Sublytic complement injury to glomerular mesangial cells, mediated by the terminal membrane attack complex of complement (C5b-9), is a potential initiating mechanism in IgA nephropathy. Sublytic complement injury has been reported to result in the production of a variety of pro-inflammatory molecules and growth factors, including many regulated by the transcription factor NF-kappa B. To determine the importance of complement injury in the pro-inflammatory signalling which occurs in IgA nephropathy, we investigated NF-kappa B activation following sublytic complement injury to cultured rat glomerular mesangial cells (RMCs). A sublytic dose of rabbit anti-Thy 1.1 (THY) serum and normal human serum was selected based upon flow cytometry, chromium-release assay, and induction of superoxide production. No significant C5b-9-induced NF-kappa B activation was detected by electrophoretic mobility shift assays, luciferase activity of RMCs transfected with a NF-kappa B-driven luciferase reporter construct, nor by Northern blots for the NF-kappa B-responsive mRNA species monocyte chemoattractant protein-1 or I kappa B alpha. Furthermore, measurements of (3)H incorporation following sublytic complement injury showed inhibition of mesangial cell mitogenesis in comparison to the heat-inactivated serum treatment and to THY alone. The results of this study suggest that sublytic complement injury to RMC does not directly activate NF-kappa B nor induce mesangial cell proliferation in mesangial cells. Other mechanisms such as IgA immune complex formation must be required to produce these events in IgA nephropathy.

Clusterin depletion enhances immune glomerular injury in the isolated perfused kidney.

Clusterin is a normal plasma protein, shown to be an inhibitor of reactive complement hemolysis and a component of the fluid phase SC5b-9 terminal complement complexes.
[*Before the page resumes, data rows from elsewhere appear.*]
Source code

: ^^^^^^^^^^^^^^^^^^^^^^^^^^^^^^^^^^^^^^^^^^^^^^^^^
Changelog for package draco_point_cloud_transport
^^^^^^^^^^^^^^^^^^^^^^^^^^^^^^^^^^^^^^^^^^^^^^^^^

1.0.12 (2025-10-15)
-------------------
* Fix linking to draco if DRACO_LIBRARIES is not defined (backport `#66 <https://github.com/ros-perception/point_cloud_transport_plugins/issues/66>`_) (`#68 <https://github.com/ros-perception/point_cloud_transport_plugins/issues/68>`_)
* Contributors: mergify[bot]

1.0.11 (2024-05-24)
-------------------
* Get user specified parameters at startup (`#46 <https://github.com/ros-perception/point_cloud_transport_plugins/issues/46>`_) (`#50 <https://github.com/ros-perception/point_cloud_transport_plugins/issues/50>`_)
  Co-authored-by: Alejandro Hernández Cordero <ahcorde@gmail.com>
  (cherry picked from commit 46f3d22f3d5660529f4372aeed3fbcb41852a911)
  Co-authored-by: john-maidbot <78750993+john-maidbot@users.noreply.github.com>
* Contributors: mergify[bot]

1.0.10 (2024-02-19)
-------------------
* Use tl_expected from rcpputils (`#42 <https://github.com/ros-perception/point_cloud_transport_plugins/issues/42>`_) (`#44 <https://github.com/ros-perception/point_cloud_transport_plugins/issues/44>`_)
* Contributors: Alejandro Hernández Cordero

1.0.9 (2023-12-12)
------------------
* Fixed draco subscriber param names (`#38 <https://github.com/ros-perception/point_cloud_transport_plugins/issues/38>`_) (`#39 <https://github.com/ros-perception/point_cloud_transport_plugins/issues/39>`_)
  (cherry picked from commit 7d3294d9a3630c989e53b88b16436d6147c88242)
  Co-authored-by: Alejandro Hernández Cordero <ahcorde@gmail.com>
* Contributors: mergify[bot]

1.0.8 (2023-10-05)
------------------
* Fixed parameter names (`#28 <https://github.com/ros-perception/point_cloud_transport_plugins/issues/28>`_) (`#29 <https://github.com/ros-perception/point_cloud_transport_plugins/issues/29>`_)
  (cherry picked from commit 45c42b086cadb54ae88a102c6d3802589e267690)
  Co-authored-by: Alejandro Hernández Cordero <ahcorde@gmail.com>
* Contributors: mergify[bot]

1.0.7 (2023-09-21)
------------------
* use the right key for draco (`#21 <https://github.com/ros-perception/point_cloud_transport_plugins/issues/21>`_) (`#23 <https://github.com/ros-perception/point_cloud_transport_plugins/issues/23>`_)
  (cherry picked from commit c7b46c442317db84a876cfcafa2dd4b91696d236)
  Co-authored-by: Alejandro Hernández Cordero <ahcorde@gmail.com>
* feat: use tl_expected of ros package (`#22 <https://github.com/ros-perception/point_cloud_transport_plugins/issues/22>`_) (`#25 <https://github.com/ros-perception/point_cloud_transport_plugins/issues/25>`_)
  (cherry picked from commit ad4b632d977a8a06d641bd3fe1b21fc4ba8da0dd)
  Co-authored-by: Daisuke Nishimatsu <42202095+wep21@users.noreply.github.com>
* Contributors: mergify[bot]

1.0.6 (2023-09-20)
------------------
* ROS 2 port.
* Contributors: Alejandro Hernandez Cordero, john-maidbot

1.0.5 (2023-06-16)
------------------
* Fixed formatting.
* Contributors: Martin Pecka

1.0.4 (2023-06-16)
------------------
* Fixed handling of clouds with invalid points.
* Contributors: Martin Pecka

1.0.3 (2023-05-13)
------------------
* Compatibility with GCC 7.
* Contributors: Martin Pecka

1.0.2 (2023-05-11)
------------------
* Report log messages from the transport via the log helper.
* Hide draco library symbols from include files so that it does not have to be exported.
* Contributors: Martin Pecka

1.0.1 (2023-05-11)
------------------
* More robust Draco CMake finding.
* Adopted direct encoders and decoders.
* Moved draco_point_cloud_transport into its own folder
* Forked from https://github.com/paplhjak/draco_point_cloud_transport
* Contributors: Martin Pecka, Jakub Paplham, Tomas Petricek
It is a component of glomerular immune deposits in human and experimental glomerulonephritis. Using the complement-dependent isolated perfused rat kidney model of autologous phase passive Heymann nephritis, we have studied the effect of clusterin depletion of perfused plasma on the development of glomerular injury. Kidneys with planted glomerular sheep anti-rat Fx1A antibody were perfused with human plasma either depleted of clusterin to < or = 30%, or control plasma depleted of plasma fibronectin. Glomerular injury was then initiated by the addition of guinea pig anti-sheep immunoglobulins to the perfusate. Kidneys perfused with clusterin depleted plasma developed significantly greater proteinuria at all time points when compared to control kidneys. Glomerular antibody binding and C3 deposition were similar in the two groups, but terminal complement components were deposited in larger amounts in the clusterin depleted group. These data support a possible role for clusterin in vivo in the protection of complement-induced glomerular injury.